I like my baby sewing machine. Its kind of noisy, and only has one speed (not particularly fast), and probably wouldn't appreciate heavier fabric/more layers, but it works fine for the seams on doll clothes made out of calico/quilter's cotton. It seems machine manufacturers have pretty much settled on one style needle and two of plastic bobbins, so although I bought a package of needles to keep with this machine, it wasn't a necessity (have both style bobbins on hand). Being only about 5 pounds in weight I can indeed pull it out and put it away with minimal effort. I may see if I can find a small battery-operated LED light to put on it, if I get around to it. Otherwise I just use my phone's flashlight function while threading the needle.
Been working on doll clothes, but as mentioned previously, also trying to take it easy on my wrist. Have two outfits finished that I need to iron and send to their new homes (gifts, not purchased).
Still haven't built the frame to hold LED lighting around the light tent, but that's scheduled soonish. Nor have I gotten a chair for the drafting table. I have, however, procured a self-healing cutting mat for it.

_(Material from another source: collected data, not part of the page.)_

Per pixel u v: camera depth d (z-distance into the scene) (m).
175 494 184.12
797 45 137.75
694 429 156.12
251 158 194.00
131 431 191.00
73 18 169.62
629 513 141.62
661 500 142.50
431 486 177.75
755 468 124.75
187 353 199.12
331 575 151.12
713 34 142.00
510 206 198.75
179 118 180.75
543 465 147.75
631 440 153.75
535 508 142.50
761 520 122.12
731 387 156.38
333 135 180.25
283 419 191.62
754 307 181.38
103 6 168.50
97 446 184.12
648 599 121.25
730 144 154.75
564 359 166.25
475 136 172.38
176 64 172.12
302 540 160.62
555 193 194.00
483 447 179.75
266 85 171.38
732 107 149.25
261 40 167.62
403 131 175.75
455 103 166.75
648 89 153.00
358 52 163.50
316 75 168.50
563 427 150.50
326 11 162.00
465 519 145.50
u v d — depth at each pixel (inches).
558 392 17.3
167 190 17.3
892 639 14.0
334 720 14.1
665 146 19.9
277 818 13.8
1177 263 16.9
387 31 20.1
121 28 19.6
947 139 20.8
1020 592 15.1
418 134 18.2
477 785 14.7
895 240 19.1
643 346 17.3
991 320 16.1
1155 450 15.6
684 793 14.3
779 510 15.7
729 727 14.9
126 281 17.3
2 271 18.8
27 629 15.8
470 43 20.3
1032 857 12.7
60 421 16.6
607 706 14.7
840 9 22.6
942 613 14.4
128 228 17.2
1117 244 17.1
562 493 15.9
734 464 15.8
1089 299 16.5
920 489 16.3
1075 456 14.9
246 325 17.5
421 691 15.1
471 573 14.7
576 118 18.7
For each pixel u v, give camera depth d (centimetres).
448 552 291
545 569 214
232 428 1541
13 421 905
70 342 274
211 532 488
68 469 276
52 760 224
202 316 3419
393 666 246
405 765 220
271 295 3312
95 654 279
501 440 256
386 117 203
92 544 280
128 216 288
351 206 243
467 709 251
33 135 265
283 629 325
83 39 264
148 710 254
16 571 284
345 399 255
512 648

I decided that a large mat would be a useful thing for cutting out doll clothing (which I have a couple small mats for already) and paper for bookbinding. I was originally looking at Olfa mats at JoAnn, but fortunately thought to check the Dick Blick website. I got a 36" x 48" non-Olfa but well-rated mat for less than a 24" x 36" Olfa mat from JoAnn (largest size they carry). Came flat, and fits perfectly on the table, given space taken up by the clamps for the drawing arm and the area the arm occupies when parked to one side. It arrived yesterday, and garbage day was today, so the several acres of cardboard packaging went out this morning, thus a win all around.
Sunday I worked on cleaning up the dining room some more, attacking the shelves by the doorway to the kitchen with the help of Robin's muscles and long arms. Several boxes of old paperwork, specialty cookware, and other odds and ends that don't need to be immediately accessible went to storage. Several other items went out to the curb. In the space cleared off we re-arranged a bit, added a bunch of rolls of leather, and most of my bookbinding equipment, plus some doll clothing stuff. The result was both more open floor space and clearing off the drafting table. Which Robin promptly used to put up the light tent to take pictures of some miniatures.
My hope is to get the two bins of potion bottles and other glassware out to the trailer, but haven't gotten sufficient Round Tuits yet. We'd been keeping them in the house because I prefer they travel not in the trailer for fragility reasons, but there's no reason they can't sit in the trailer while parked.
Have a convention program book I need to start work on, for the annual floodplain manager's convention in March. Last year the old iFruit desktop conked out (well, no longer had the intestinal fortitude to run current Adobe software) and I had to finish the book on a laptop, with the new desktop machine arriving a day or two after the book went to the printer. Headdesk, headdesk.